*EXERCISE DETAILS:* Please pick out every line of the records that contains the word "Luiz" and copy each one.

*DATA FOR PROCESSING:*

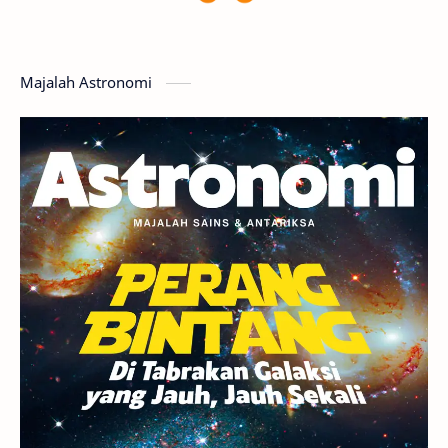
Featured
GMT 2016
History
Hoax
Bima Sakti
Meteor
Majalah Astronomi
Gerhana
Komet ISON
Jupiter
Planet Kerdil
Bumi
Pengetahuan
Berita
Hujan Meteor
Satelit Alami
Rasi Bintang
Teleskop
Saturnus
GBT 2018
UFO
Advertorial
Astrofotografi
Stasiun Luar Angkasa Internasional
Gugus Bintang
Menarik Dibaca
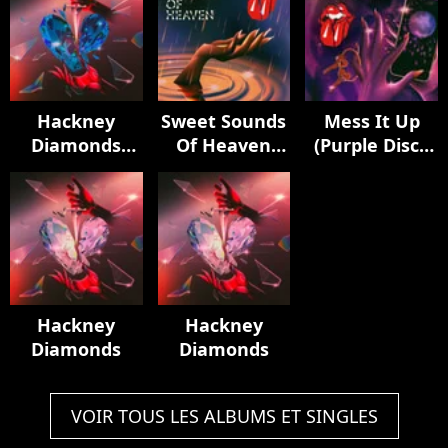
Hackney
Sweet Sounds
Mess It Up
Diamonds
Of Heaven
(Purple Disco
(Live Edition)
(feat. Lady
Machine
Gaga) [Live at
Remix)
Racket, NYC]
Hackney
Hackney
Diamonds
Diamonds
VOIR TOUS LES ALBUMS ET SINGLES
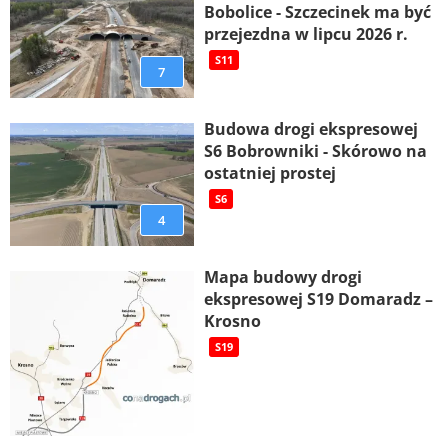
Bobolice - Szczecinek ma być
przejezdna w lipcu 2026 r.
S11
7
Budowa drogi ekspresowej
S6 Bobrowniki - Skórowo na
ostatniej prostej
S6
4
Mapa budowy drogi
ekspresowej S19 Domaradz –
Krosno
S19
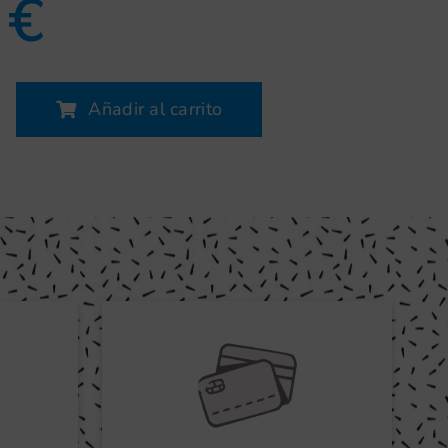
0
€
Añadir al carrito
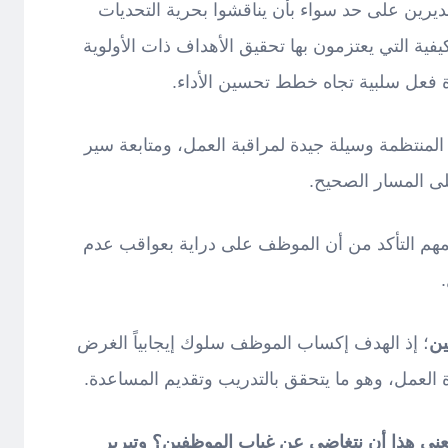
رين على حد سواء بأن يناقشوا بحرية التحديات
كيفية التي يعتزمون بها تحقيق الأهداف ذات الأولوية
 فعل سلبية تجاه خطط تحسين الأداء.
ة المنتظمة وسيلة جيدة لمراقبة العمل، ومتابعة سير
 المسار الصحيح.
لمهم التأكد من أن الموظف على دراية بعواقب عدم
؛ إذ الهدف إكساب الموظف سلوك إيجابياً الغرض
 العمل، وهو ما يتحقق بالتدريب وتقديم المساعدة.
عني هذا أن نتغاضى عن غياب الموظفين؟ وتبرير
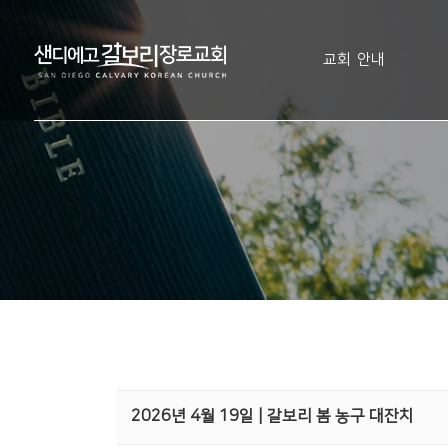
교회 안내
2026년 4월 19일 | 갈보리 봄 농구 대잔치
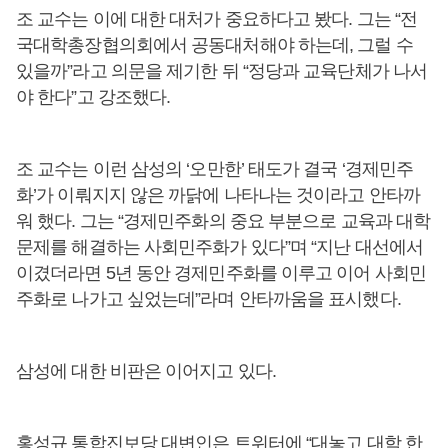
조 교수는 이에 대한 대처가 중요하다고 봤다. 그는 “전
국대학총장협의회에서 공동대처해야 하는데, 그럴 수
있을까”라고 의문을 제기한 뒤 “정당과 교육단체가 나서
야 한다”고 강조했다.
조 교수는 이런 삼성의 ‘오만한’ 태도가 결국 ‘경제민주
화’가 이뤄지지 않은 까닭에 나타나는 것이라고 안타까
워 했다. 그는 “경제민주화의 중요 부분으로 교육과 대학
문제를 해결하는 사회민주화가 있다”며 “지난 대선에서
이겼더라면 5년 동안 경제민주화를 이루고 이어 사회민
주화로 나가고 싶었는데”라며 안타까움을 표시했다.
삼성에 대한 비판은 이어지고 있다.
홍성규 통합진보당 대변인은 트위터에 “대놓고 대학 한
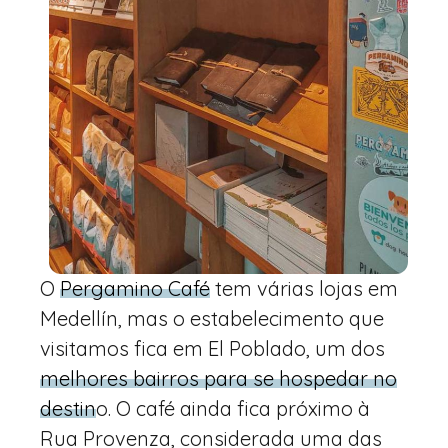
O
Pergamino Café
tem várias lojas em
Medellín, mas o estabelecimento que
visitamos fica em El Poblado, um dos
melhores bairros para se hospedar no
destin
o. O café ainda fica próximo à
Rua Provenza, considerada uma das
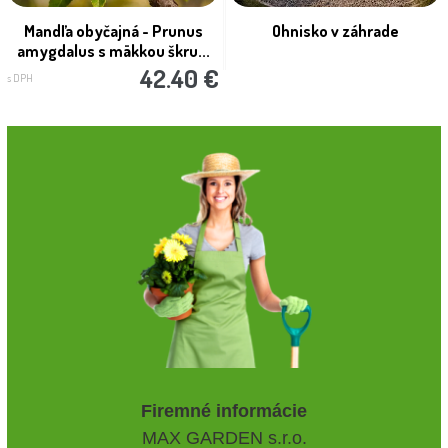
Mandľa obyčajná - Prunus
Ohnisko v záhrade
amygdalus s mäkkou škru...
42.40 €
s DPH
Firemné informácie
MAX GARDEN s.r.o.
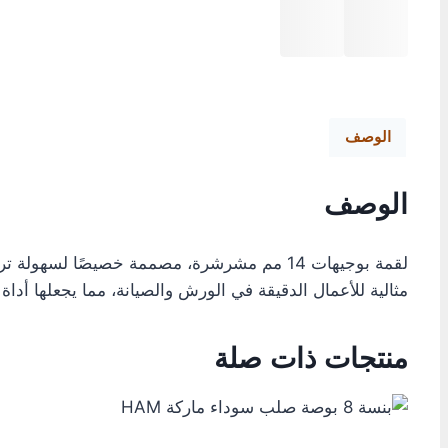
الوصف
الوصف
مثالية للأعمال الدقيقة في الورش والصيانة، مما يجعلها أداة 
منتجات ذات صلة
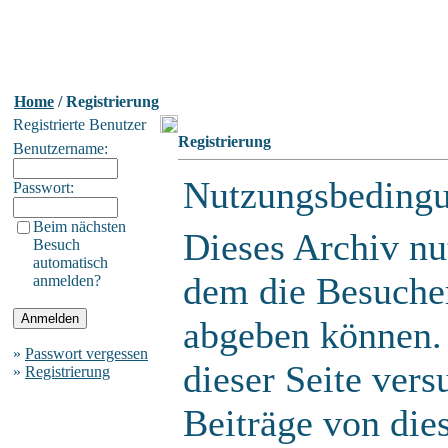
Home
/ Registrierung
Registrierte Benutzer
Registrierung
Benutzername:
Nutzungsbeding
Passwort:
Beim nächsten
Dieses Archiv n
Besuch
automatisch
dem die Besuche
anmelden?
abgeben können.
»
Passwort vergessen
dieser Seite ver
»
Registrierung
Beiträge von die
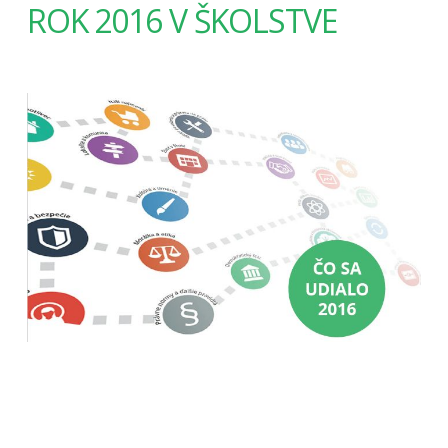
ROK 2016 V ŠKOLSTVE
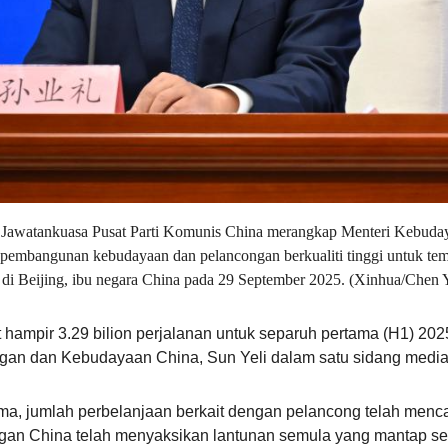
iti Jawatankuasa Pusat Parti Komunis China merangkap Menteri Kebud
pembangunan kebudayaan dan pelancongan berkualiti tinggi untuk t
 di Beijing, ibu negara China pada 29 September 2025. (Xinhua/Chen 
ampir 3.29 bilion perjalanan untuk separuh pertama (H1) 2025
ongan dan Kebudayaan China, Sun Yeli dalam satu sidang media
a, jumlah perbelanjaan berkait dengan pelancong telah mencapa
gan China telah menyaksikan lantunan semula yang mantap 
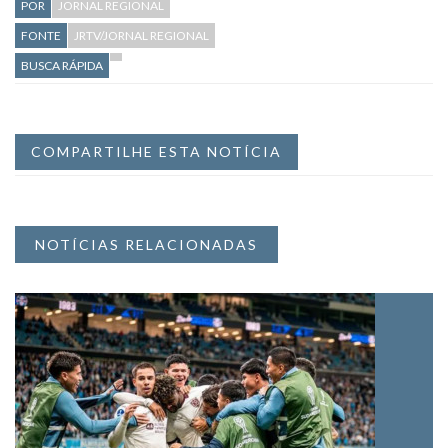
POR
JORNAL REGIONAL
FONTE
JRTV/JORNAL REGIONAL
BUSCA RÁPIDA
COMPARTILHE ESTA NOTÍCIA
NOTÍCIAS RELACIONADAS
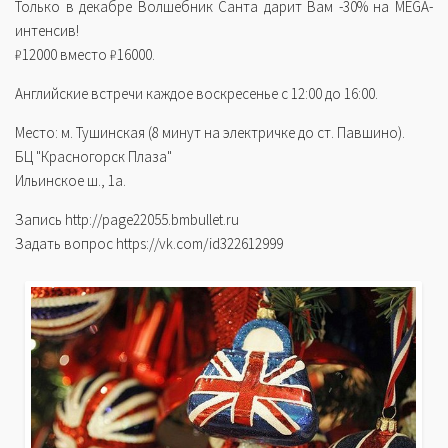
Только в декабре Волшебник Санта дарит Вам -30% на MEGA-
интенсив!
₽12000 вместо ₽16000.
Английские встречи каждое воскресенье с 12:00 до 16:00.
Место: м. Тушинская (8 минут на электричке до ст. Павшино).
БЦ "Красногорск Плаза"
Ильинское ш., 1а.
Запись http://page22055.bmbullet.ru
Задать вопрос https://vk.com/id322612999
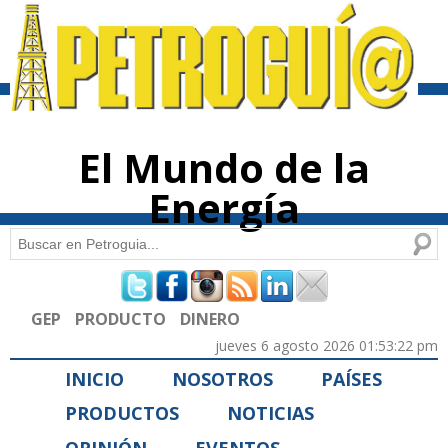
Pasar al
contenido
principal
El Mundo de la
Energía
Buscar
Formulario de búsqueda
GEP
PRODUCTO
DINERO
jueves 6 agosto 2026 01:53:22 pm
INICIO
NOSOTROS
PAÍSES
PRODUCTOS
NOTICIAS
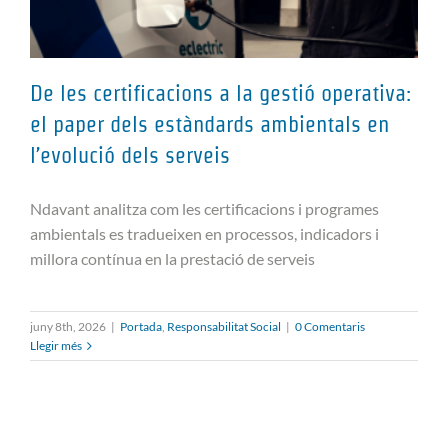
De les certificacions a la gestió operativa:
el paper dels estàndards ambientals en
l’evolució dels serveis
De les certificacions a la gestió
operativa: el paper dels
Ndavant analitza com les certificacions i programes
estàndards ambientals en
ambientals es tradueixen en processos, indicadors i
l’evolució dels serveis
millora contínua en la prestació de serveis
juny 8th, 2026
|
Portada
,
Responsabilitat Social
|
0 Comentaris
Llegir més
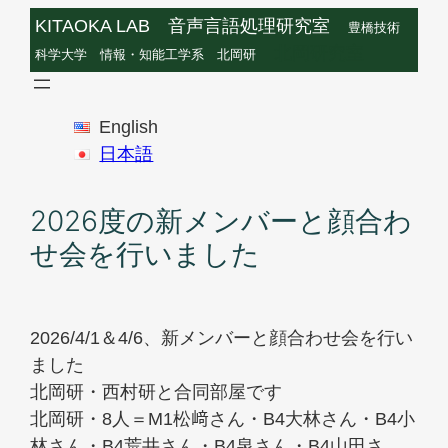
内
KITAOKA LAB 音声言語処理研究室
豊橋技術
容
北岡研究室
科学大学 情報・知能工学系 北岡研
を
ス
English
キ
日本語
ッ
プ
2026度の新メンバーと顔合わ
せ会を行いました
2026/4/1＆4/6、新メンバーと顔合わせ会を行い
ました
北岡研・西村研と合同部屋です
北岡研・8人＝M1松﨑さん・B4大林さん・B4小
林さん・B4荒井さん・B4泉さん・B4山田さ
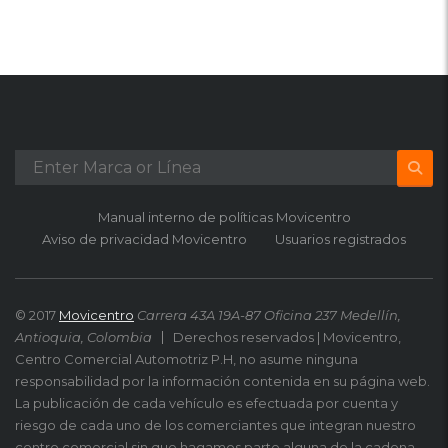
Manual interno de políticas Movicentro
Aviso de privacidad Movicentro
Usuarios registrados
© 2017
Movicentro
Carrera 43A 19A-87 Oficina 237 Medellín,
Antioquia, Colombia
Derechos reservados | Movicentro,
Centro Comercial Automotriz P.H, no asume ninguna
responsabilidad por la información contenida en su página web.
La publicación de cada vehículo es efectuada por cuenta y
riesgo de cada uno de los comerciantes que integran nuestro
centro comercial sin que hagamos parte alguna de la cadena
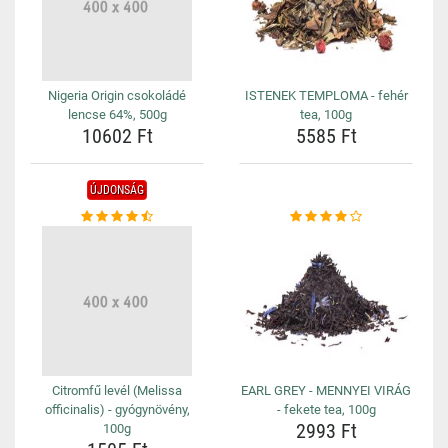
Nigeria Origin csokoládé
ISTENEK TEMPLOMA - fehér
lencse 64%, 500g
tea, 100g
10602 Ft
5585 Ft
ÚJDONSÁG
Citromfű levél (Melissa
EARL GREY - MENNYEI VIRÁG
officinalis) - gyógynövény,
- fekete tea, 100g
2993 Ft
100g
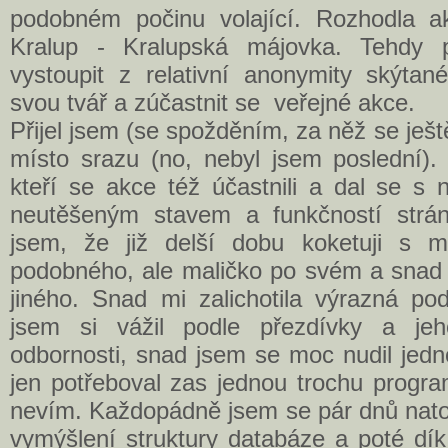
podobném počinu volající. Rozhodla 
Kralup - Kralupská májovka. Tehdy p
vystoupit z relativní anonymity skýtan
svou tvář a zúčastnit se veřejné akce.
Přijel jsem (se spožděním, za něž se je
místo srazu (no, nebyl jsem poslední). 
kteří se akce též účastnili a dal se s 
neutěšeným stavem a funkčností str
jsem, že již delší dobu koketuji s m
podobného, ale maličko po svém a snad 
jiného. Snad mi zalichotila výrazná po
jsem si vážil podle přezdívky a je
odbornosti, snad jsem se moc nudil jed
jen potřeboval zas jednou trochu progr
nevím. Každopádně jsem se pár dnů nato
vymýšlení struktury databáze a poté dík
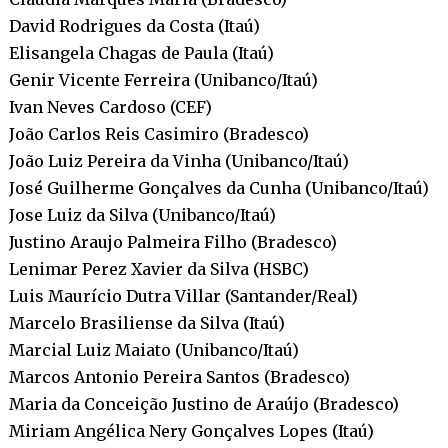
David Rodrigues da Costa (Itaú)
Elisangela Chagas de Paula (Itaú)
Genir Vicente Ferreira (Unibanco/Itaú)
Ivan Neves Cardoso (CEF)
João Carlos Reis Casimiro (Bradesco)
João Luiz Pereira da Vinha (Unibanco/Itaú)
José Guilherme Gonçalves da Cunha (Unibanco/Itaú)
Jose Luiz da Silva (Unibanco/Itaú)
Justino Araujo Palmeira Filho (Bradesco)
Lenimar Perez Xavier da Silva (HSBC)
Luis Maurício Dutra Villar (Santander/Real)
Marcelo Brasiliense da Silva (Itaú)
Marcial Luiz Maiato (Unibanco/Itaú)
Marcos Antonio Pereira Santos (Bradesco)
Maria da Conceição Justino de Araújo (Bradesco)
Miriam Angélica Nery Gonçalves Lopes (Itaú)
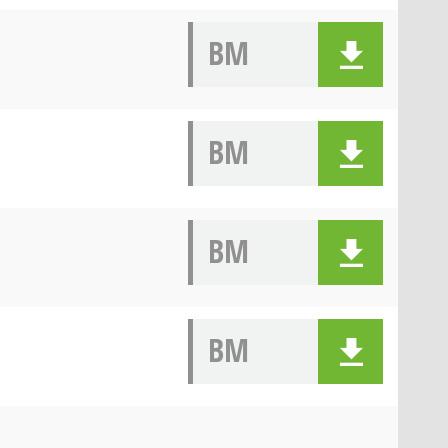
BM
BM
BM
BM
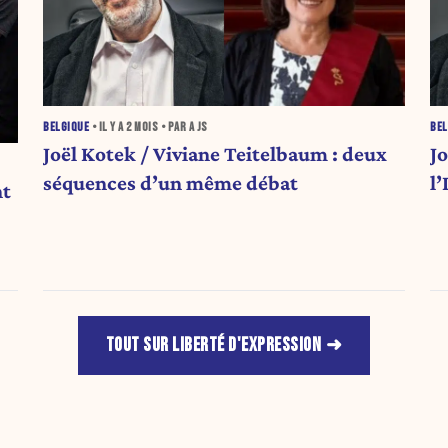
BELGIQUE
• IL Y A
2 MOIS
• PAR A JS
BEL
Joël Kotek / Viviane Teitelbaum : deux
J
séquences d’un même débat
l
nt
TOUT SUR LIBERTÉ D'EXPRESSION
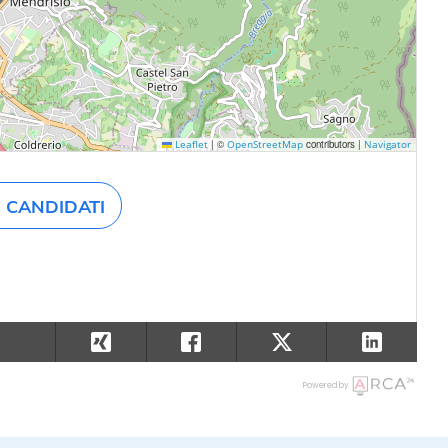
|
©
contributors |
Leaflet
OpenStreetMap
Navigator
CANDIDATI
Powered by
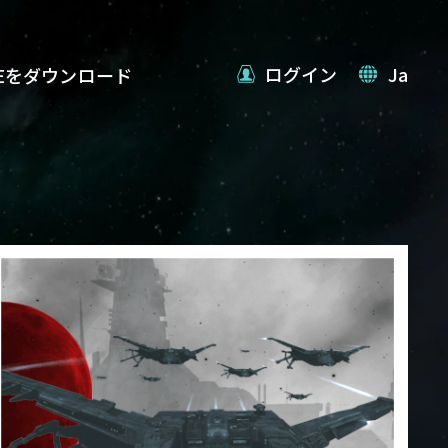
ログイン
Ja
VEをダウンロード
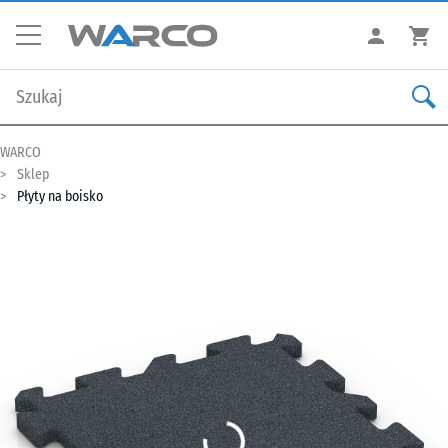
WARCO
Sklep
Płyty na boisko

*TASK ANSWER:*
João Luiz Pereira da Vinha (Unibanco/Itaú)
Jose Luiz da Silva (Unibanco/Itaú)
Marcial Luiz Maiato (Unibanco/Itaú)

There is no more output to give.